推荐系统从无到有(1)——Hadoop单机


本文的所有操作均基于

  • centos-release-7-5.1804(英文环境)
  • 使用root(超级用户)
    • 若是root用户登录,打开终端Terminal应出现[root@localhost ~]#
    • 若不是上述情况,键入su来使用root用户。
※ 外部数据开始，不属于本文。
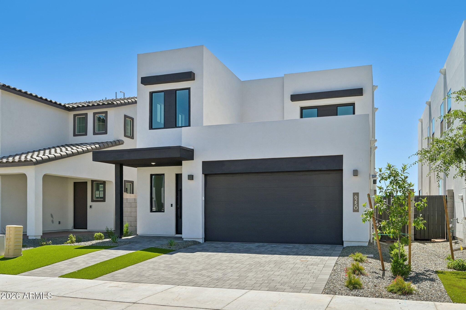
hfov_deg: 61.9
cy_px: 155
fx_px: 388
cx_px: 233
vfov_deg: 43.6
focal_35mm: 30
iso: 100
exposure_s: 1/400
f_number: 8
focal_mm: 30
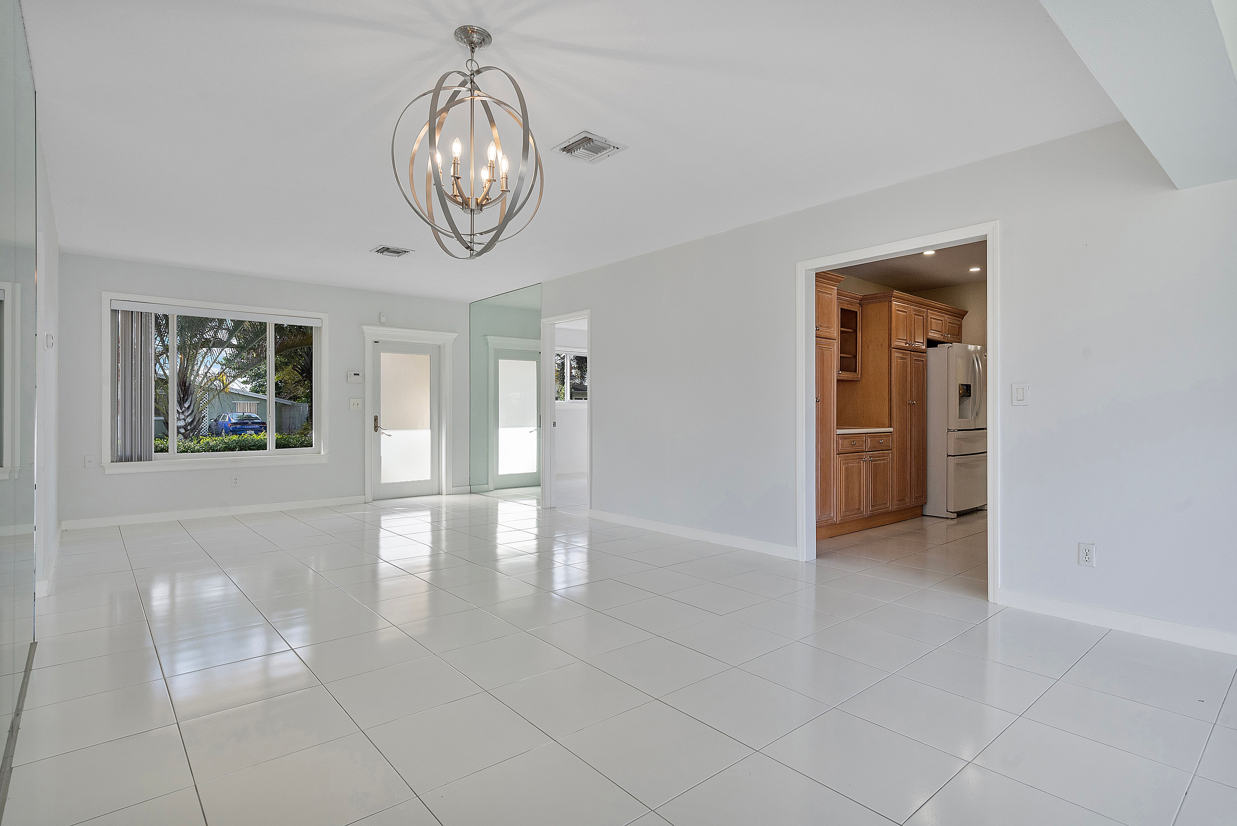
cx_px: 618
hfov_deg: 93.3
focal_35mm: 17
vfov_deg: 70.5
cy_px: 413
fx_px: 584
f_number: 9
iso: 640
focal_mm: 17
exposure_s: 1/125
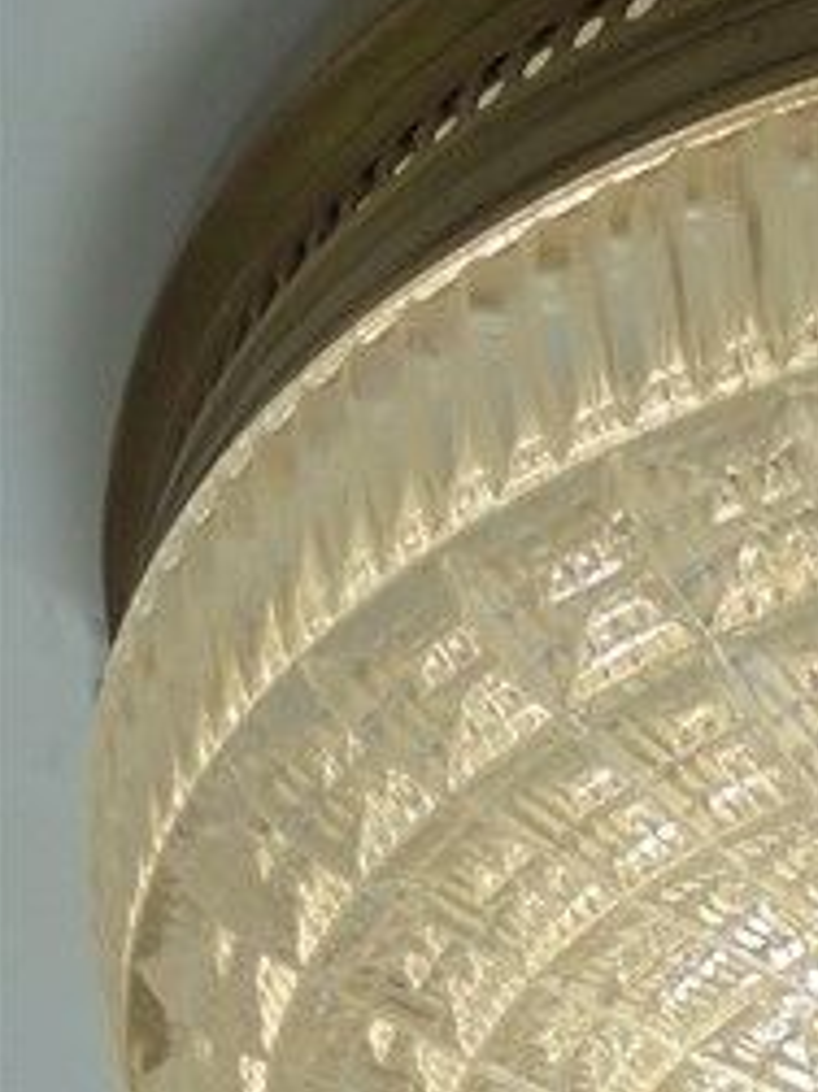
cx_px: 1460
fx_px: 3280
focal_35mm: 104
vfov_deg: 18.8
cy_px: 827
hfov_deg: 12.9
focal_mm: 5.3
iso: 100
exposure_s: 1/200
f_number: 3.7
(注:su后需要输入root的密码)
  • Java-1.8.0_232
    • [root@VM_0_15_centos hadoop]# java -version
      OpenJDK version “1.8.0_232”
      OpenJDK Runtime Environment (build 1.8.0_232-b09)
      OpenJDK 64-Bit Server VM (build 25.232-b09, mixed mode)
    • 可以参考xxx进行安装
    • 使用java11的话会导致hadoop启动报错
  • 需要SSH

一、准备部分

  1. 准备好hadoop的文件

a. 进入hadoop的下载页面选择你需要下载的hadoop版本(这里笔者选择的是hadoop-3.2.1.tar.gz)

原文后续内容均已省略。